=== Supplied data ===
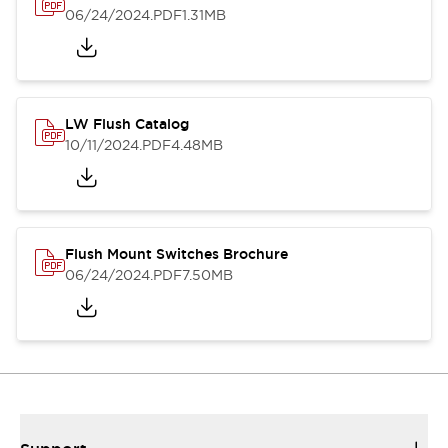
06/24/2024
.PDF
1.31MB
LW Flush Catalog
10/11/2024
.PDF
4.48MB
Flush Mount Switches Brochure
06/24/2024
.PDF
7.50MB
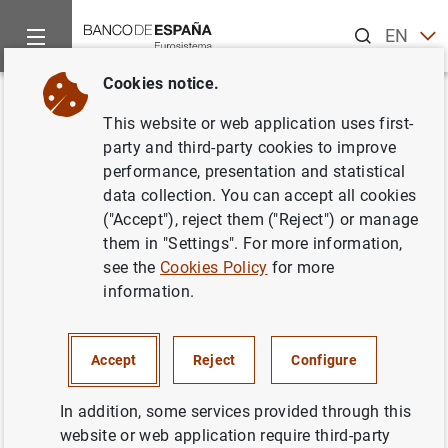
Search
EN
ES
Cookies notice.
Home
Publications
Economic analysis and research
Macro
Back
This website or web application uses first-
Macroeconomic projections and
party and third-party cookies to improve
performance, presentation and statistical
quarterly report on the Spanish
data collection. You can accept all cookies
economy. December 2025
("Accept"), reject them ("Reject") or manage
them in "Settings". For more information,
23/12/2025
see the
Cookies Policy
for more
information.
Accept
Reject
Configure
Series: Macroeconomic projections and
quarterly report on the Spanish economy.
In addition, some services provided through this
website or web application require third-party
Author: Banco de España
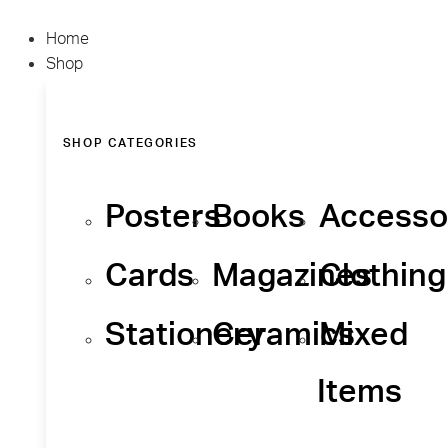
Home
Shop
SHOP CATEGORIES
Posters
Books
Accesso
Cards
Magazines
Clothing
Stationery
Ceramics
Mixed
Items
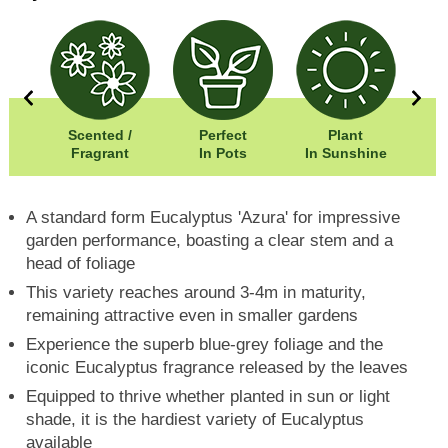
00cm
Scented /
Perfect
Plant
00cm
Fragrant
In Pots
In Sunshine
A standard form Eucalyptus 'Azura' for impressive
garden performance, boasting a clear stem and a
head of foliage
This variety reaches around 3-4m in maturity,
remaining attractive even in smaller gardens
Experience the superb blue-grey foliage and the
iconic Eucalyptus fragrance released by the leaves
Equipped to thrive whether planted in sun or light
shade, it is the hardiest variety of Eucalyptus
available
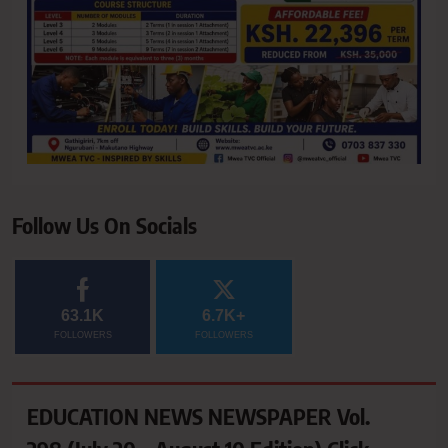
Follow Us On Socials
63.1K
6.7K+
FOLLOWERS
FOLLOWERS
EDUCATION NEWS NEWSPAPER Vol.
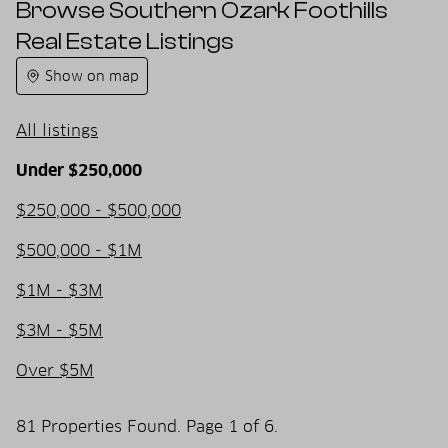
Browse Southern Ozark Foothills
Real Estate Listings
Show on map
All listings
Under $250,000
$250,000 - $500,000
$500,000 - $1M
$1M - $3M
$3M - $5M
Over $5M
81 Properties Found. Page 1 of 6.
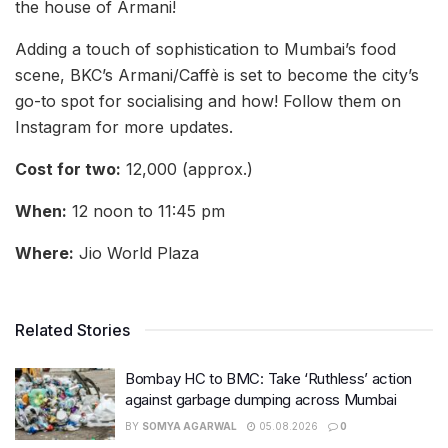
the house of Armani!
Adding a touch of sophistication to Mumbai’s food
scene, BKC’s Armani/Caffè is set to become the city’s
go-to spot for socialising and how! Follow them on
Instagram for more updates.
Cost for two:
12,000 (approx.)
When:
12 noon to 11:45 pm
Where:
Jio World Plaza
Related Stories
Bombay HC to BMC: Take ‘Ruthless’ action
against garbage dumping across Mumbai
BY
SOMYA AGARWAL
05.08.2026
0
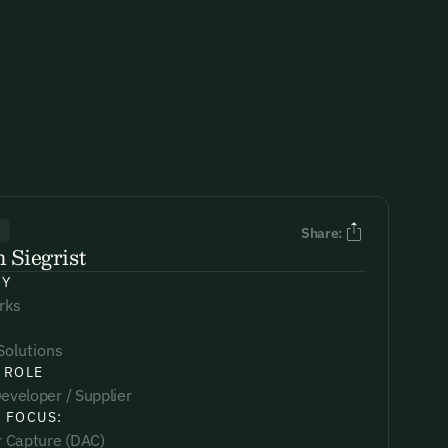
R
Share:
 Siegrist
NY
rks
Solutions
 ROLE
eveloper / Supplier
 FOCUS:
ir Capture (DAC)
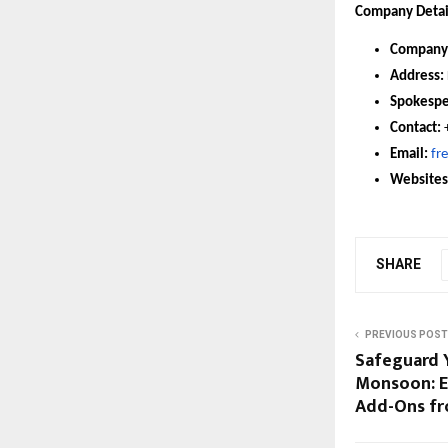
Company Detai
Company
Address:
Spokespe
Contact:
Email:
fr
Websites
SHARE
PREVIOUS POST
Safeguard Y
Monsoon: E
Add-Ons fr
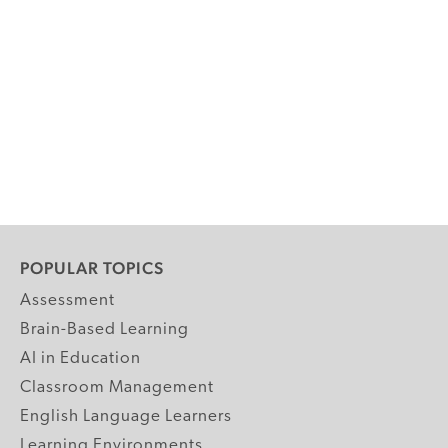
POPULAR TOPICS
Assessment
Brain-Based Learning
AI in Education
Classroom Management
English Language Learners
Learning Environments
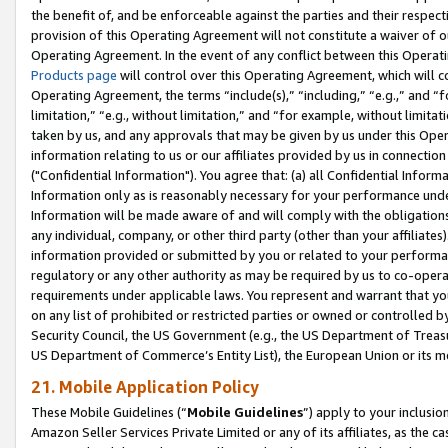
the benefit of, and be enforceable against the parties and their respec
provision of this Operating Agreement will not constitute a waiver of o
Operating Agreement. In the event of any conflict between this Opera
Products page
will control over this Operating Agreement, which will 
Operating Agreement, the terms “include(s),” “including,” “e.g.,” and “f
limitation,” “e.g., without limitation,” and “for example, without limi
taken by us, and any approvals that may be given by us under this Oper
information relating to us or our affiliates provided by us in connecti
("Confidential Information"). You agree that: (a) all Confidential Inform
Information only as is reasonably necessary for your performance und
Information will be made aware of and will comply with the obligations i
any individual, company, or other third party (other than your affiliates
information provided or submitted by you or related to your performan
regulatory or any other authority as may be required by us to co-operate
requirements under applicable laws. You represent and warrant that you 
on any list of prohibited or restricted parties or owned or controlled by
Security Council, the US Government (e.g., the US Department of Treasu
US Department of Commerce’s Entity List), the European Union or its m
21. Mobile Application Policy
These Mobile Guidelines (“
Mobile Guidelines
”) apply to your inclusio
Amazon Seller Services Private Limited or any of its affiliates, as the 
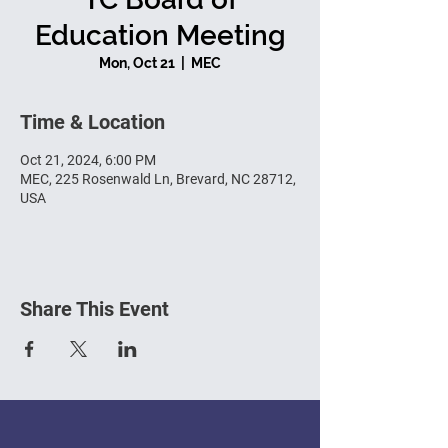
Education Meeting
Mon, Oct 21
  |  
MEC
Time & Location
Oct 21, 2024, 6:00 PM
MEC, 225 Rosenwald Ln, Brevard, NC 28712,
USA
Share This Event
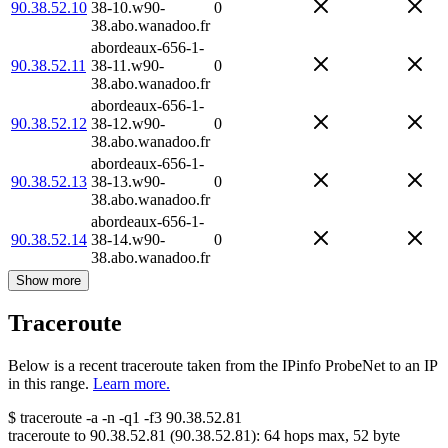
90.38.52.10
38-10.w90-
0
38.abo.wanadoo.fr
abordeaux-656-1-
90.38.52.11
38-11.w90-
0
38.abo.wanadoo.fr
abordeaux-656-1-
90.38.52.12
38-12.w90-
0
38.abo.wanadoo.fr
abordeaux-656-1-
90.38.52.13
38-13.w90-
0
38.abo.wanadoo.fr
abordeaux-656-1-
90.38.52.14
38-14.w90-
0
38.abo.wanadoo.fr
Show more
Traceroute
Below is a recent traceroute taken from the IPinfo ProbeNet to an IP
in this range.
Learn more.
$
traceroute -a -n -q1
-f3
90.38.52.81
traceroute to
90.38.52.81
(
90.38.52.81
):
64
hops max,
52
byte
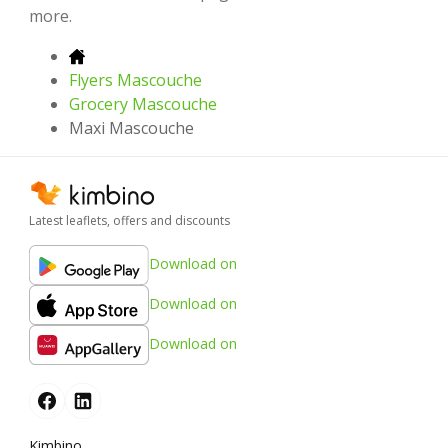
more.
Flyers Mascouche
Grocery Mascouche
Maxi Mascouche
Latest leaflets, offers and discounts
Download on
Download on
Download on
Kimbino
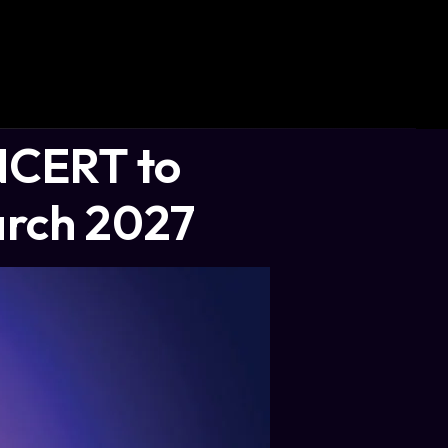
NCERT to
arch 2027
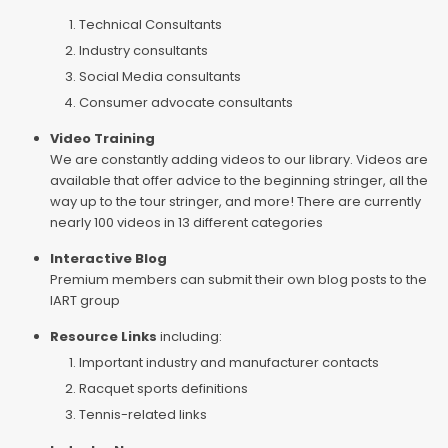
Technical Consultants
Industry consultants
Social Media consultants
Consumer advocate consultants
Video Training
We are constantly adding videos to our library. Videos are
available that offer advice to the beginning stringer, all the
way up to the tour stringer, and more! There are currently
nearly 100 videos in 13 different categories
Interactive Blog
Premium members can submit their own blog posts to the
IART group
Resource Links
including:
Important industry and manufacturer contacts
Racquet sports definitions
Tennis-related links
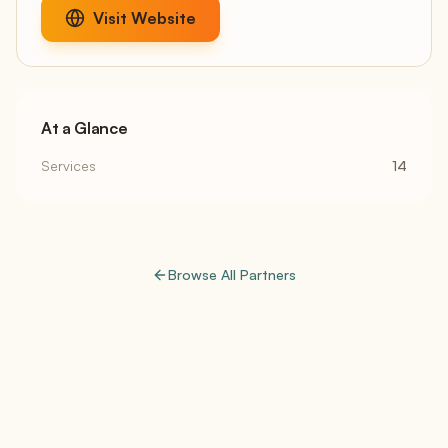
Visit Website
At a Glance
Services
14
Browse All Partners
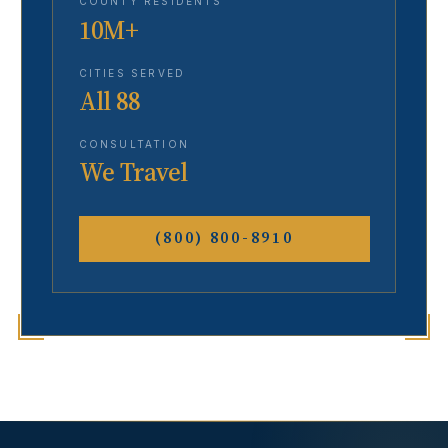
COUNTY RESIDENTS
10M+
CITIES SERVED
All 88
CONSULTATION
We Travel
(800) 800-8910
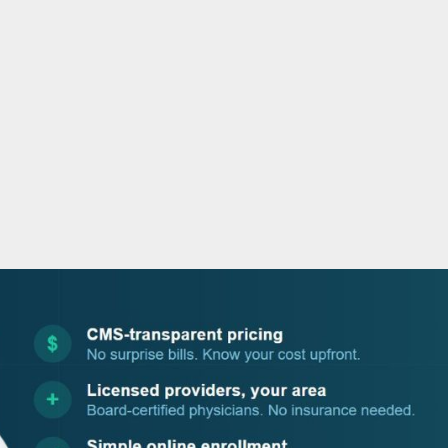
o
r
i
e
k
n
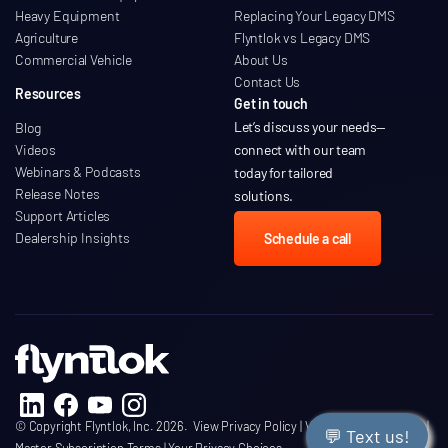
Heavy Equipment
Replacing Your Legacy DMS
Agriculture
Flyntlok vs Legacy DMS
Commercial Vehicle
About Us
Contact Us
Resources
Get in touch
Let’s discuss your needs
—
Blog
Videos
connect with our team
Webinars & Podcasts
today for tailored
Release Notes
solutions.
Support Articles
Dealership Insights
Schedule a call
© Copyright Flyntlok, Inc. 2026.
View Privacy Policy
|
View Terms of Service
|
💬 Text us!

=== Work request ===
Copy the data word for word, starting at the line that contains "Heavy Equipment" and ending with the last line of the data.

=== Answer space ===
Heavy Equipment
Replacing Your Legacy DMS
Agriculture
Flyntlok vs Legacy DMS
Commercial Vehicle
About Us
Contact Us
Resources
Get in touch
Let’s discuss your needs
—
Blog
Videos
connect with our team
Webinars & Podcasts
today for tailored
Release Notes
solutions.
Support Articles
Dealership Insights
Schedule a call
© Copyright Flyntlok, Inc. 2026.
View Privacy Policy
|
View Terms of Service
|
💬 Text us!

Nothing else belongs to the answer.